Também havia agitação?

Macau é algo insuficientemente contado. Podia ter sucedido o que aconteceu em Timor. Em Macau também houve um PREC, havia duas fações e quem quisesse entregar logo o território, movimentos políticos que se aproveitaram do pensamento dos militares... também houve um verão quente, mas o 25 de novembro foi mais cedo e como foi bem resolvido não faz parte da história. Isso garantiu a descolonização exemplar do território, 20 anos depois.

Teve poderes militares e civis...

Fui 11 vezes encarregado do governo e numa delas orientei as exéquias à morte de Mao Tsé-tung. Promovi um jogo de futebol entre a China e Macau... perdemos 4-1, ainda me lembro bem!

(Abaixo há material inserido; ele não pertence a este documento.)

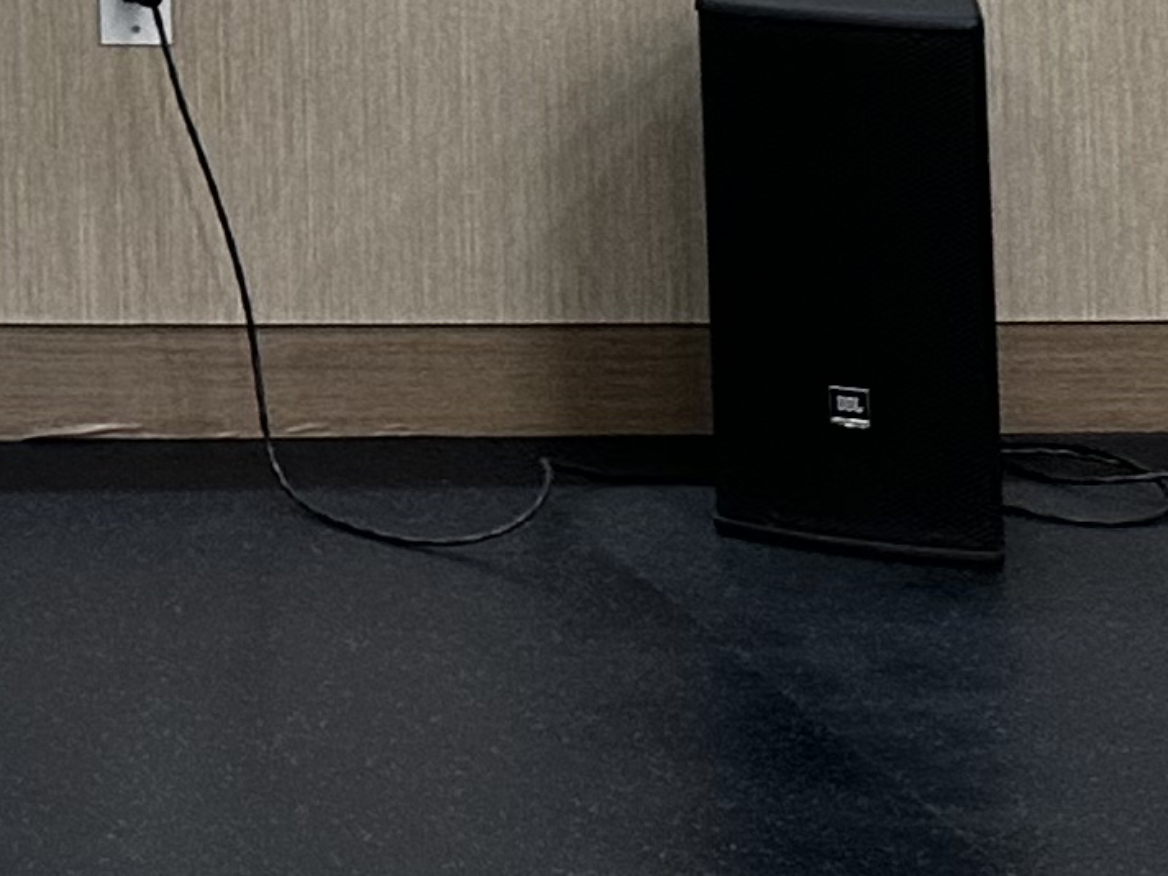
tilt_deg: +4.0
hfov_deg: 12.9
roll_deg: +0.2
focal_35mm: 136
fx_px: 4589
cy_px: -1124
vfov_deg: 9.8
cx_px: -1070
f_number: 1.78
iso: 200
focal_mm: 6.86
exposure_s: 1/60
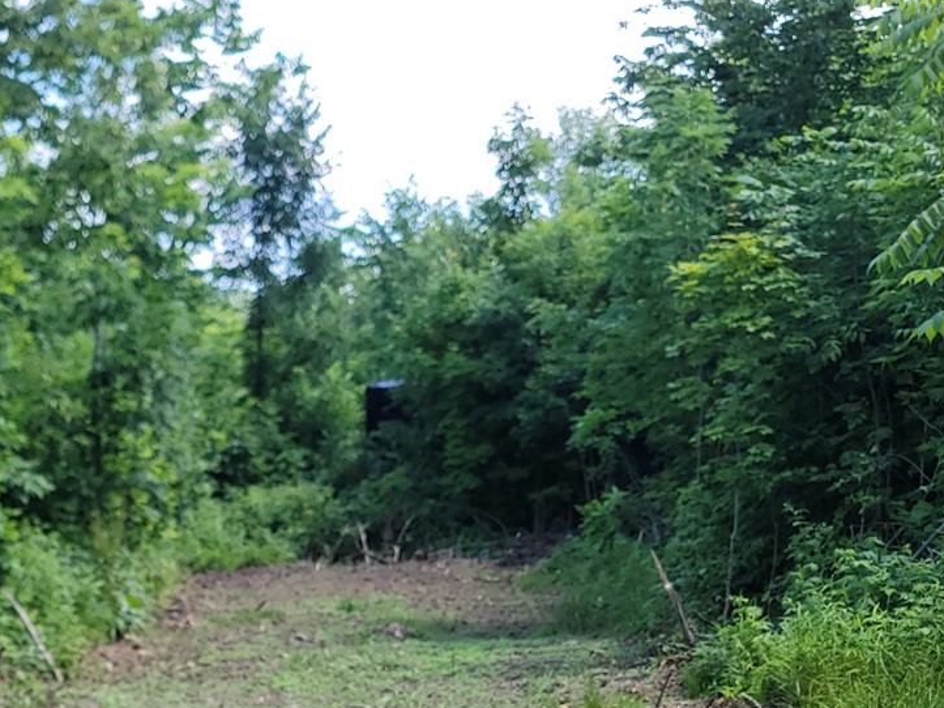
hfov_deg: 28.0
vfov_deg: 20.4
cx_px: 187
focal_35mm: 68
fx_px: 1854
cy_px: 809
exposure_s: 1/202
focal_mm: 6.7
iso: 16
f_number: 1.8
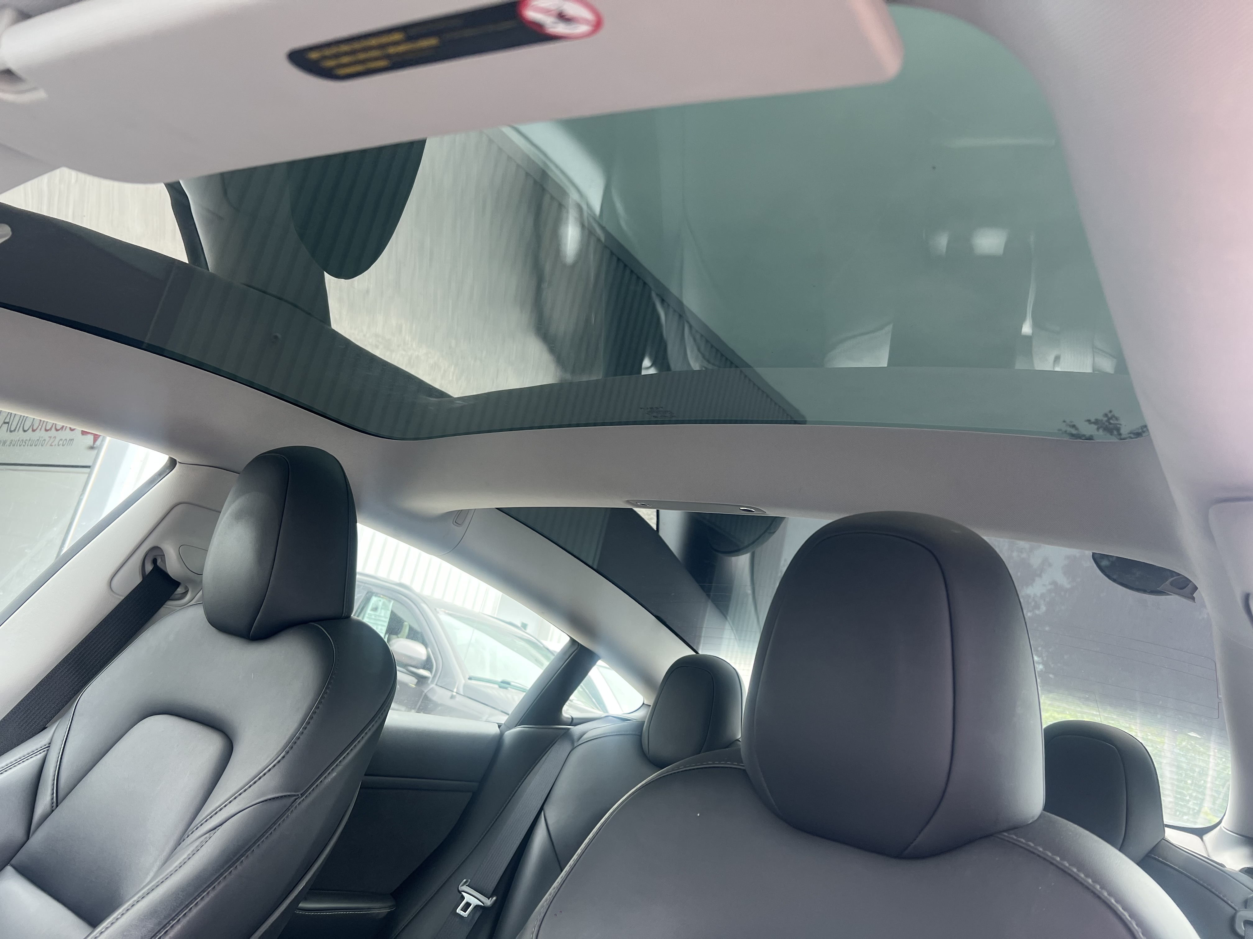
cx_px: 626
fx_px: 941
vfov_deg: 53.1
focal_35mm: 26
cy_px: 470
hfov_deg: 67.3
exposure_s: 1/184
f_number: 1.5
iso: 50
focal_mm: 5.7
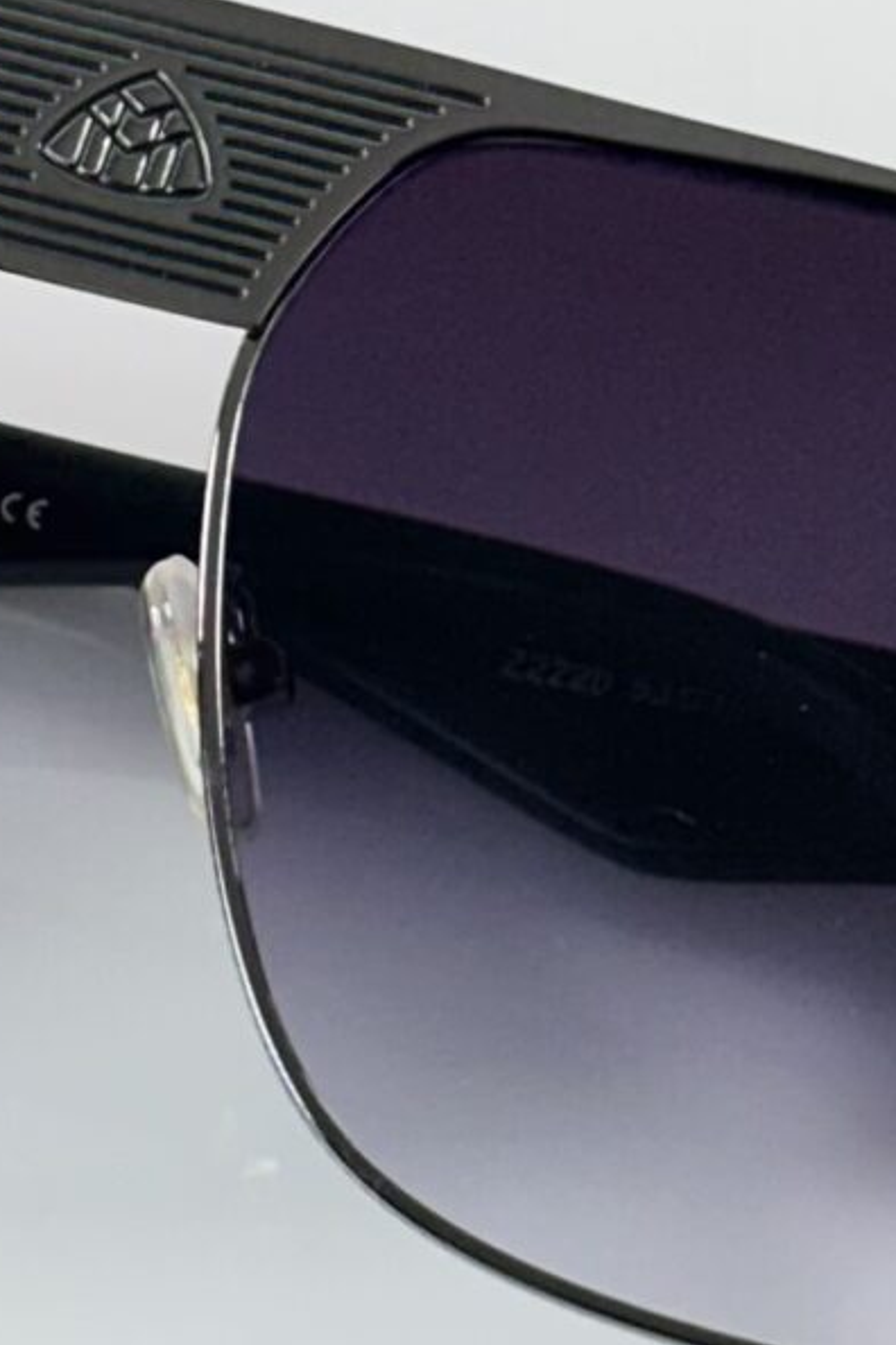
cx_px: 111
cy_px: 659
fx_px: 8026
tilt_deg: -52.8
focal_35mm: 215
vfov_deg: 9.6
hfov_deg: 6.4
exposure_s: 1/100
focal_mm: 6.86
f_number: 1.78
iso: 64
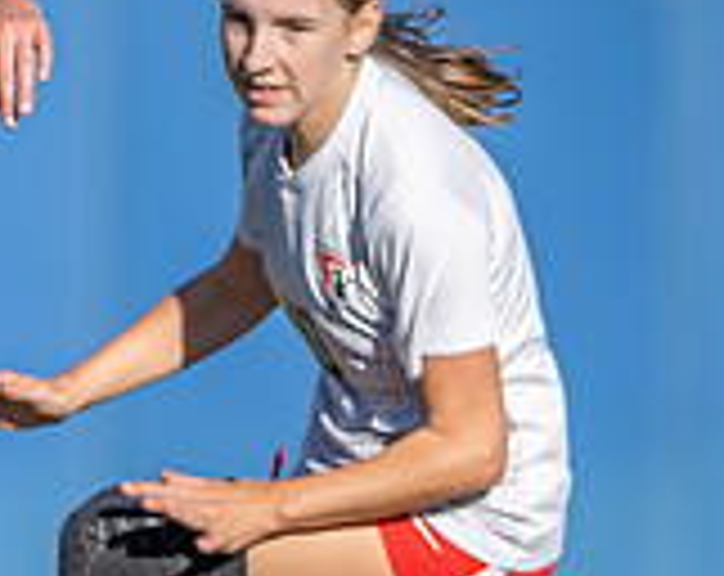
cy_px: 415
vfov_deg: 0.7
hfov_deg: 0.9
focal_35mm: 2212
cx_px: -696
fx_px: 47283
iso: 64
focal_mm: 400
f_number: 3.2
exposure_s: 1/1000
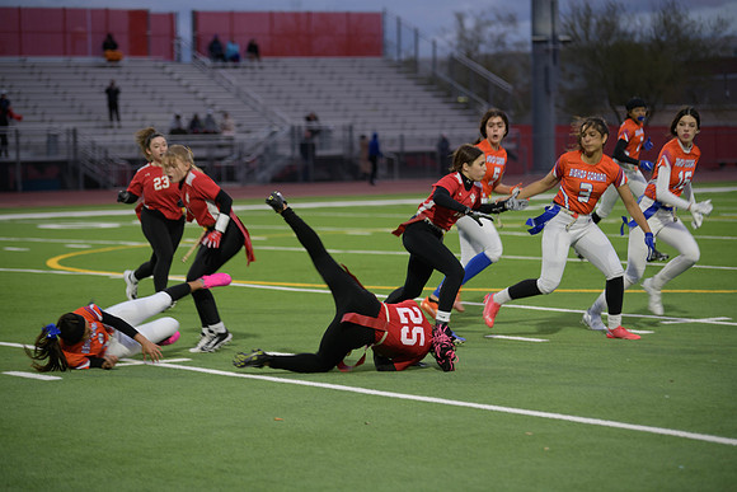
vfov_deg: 11.2
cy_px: 246
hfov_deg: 16.8
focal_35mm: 122
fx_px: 2498
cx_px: 368
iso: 450
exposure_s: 1/200
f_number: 2.8
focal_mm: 122
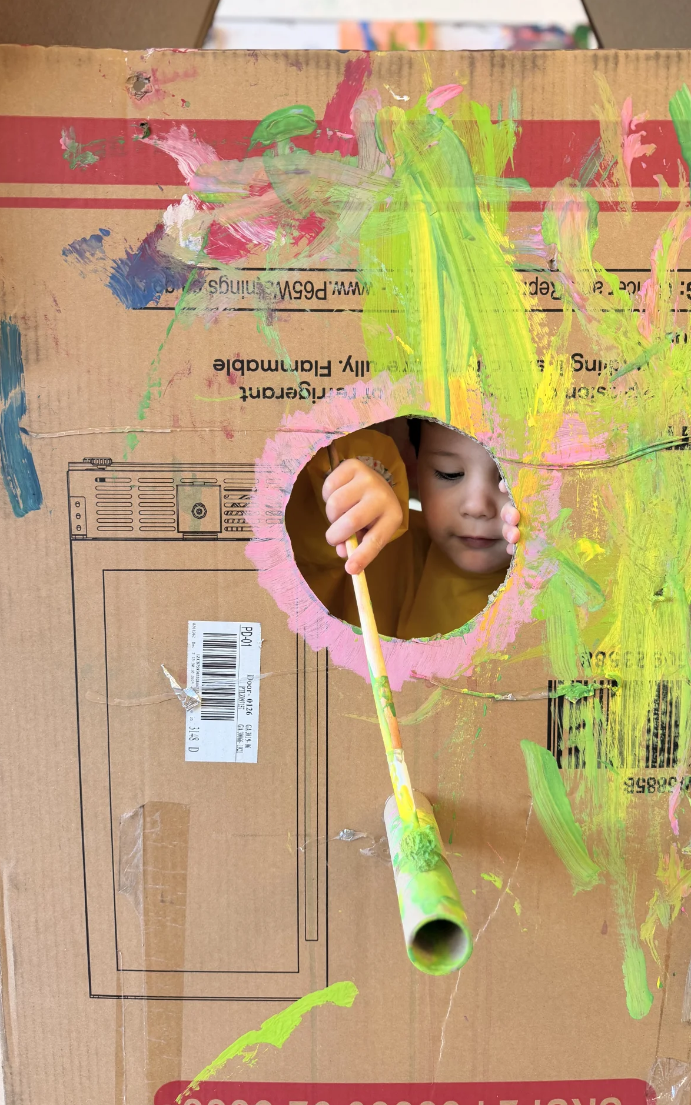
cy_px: 553
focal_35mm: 26
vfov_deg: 70.4
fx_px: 784
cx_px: 346
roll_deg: -1.2
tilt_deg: -7.6
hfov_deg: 47.6
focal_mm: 6.76
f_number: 1.78
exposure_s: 1/60
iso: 160
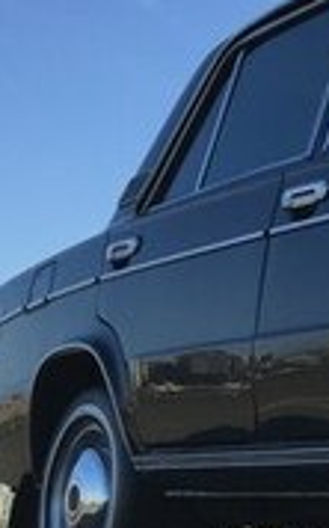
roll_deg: -4.0
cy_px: 473
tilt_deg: +4.4
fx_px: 1638
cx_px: 830
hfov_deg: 9.9
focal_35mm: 114
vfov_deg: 18.0
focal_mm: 4.15
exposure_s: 1/989
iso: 32
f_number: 2.2
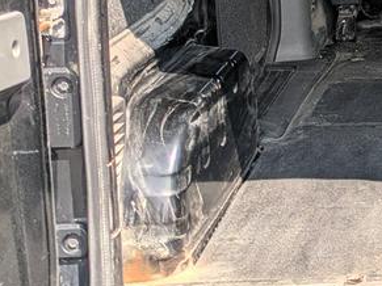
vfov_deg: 13.2
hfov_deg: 15.9
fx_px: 1213
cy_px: -22
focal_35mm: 110
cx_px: 627
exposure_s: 1/1030
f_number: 1.89
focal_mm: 5.43
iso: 48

Em 1988 foi chefiar as secretas...

Fui diretor do serviço de informações militares [SIM] e das estratégicas de defesa [SIED]. Nunca trabalhei dados sobre a situação interna, pois tinha sido criado o SIS. Tive duas missões e assumi-as.

Como foi adaptar o Exército no pós-guerra colonial?

A adaptação estrutural do Exército deu-se com a redução do serviço militar obrigatório. Em 1992 fui para comandante da Instrução, fiz os planos Charlie... é a adaptação do Exército aos quatro meses, que só davam para garantir a sobrevivência no campo de batalha.

Quais foram as experiências profissionais mais marcantes?

O que fiz nos processos de paz em Angola e Moçambique, enquanto diretor das informações.

Que diferenças encontra entre ser militar e civil?

Há grandes diferenças, que se resumem em poucas palavras. O militar integrou-se num sistema de valores pelos quais entendeu que valia a pena lutar, se necessário com sacrifício da própria vida. Só o serviço militar que abraçou lhe garantiu, enquanto jovem e cidadão, a transmissão desses valores.

Como vê o papel das Forças Armadas num país como Portugal?

Têm de estar preparadas para garantir a liberdade de ação dos governos, ser um braço armado da sua política externa, chefiar a resistência do povo face a qualquer invasão estrangeira.

Acha que isso pode ocorrer?

Com a Europa como está, acha que isto está seguro? E que o continente não vai ter outras fronteiras?